The plaintiff seeks to evade the principle involved by giving a name to the violated obligation. It is said the duty not to deprive the plaintiff of its franchise was an “imposed” duty, just as the publishing of the repealing ordinance was called a “ministerial” act. The duty not to impair the obligation of the contract resulting from the acceptance of the franchise by repealing the franchise ordinance might as well be called an “imposed” duty, but the plaintiff has conceded that reparation for its breach does not lie in damages. The reason for nonliability is the same in both cases. Imposed duties for the neglect of which the city may be liable are those which are superadded to merely governmental functions, like the special, private corporate duty to maintain streets in a safe condition for public travel (Gould v. City of Topeka, 32 Kan. 485), or the special, private corporate duty to maintain and manage corporate property so that city employees shall have safe places in which to work (Bowden v.

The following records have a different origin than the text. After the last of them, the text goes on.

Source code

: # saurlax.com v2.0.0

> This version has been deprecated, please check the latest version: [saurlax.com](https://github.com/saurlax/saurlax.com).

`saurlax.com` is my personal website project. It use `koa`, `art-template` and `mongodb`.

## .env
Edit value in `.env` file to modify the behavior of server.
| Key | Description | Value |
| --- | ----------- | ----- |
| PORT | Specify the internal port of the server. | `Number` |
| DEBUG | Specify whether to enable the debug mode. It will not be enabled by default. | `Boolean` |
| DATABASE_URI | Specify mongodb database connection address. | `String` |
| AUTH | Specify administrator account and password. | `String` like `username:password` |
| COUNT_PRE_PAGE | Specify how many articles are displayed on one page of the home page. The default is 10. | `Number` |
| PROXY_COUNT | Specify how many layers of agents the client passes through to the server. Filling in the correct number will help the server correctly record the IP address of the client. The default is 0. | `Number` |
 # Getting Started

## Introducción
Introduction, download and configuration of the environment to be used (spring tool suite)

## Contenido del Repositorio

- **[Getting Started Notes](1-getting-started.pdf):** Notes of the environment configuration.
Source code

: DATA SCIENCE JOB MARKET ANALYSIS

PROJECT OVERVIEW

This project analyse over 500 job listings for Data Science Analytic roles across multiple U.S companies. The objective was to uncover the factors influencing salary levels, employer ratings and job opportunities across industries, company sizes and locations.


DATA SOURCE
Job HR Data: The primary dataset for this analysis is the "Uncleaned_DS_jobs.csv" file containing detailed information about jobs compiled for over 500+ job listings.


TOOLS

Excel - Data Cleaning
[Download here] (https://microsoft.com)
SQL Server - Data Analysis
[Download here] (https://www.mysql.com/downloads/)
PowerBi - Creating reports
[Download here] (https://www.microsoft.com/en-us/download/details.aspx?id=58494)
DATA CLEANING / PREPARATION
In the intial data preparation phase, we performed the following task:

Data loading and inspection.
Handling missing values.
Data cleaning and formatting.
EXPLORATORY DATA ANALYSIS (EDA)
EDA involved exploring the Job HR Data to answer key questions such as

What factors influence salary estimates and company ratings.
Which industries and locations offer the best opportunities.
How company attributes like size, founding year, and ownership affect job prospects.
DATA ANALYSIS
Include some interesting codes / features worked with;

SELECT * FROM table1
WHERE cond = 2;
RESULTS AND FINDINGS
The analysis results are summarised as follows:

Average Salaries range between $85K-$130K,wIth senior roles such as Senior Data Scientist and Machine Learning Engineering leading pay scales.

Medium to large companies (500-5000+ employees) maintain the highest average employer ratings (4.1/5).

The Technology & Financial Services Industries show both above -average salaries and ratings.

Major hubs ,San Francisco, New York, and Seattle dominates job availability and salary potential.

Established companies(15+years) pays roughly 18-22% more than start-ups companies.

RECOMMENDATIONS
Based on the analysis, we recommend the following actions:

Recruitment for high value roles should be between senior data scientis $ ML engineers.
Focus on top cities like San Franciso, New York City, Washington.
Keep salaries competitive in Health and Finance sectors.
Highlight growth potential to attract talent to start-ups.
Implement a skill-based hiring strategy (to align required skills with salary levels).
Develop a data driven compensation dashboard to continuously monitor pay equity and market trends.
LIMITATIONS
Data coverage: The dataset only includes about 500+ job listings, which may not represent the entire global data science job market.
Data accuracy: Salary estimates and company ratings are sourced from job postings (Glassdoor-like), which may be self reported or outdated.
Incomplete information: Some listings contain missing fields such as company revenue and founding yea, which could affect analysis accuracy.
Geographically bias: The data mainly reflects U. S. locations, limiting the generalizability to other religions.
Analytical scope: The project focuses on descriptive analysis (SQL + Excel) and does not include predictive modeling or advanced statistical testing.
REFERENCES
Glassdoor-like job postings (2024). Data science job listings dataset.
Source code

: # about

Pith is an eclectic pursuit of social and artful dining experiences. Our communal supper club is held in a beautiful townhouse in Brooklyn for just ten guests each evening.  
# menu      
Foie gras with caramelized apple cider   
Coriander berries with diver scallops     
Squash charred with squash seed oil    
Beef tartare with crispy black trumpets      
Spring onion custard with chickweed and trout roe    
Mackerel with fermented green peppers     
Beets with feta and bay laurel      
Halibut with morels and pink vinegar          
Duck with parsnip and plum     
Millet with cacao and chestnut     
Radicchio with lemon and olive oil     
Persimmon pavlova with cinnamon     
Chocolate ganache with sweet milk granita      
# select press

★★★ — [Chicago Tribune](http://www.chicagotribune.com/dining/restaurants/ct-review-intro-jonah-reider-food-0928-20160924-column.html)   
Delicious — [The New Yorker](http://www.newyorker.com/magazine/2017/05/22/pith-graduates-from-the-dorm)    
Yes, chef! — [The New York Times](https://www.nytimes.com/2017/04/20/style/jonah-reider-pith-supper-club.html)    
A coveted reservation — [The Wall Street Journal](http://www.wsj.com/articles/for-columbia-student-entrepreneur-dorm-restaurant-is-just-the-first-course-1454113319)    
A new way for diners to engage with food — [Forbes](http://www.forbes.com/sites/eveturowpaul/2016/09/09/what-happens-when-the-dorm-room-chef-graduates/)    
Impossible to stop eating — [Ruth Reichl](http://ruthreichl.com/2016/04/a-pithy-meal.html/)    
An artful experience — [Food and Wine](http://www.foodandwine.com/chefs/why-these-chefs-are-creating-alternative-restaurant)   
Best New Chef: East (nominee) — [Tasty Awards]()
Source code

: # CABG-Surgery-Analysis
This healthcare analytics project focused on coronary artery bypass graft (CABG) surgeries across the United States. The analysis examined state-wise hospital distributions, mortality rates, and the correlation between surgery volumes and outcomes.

Kansas City, 69 Kan. 587). The constitutional mandates invoked came to the city officials merely as rules to be observed in the performance of their governmental duties, and not as special increments to the private corporate duties of the municipality.

In the reply brief the argument.is advanced for the first time that on the face of the petition there is no legitimate excuse for the conduct of the city, and hence the mayor and council acted arbitrarily and in bad faith and so rendered the city liable in damages. Here *335again the theory of the petition is abandoned, but the interpretation proposed may be conceded without question, for the conclusion does not follow. If the city officials acted in bad faith the city might be enjoined (Paola v. Wentz, 79 Kan. 148), but it is quite elementary that such officials could not, by departing from official probity and duty in the field of governmental activity, convert themselves into private corporate agents with capacity to bind the corporation in pecuniary damages.

The judgment of the district court is affirmed.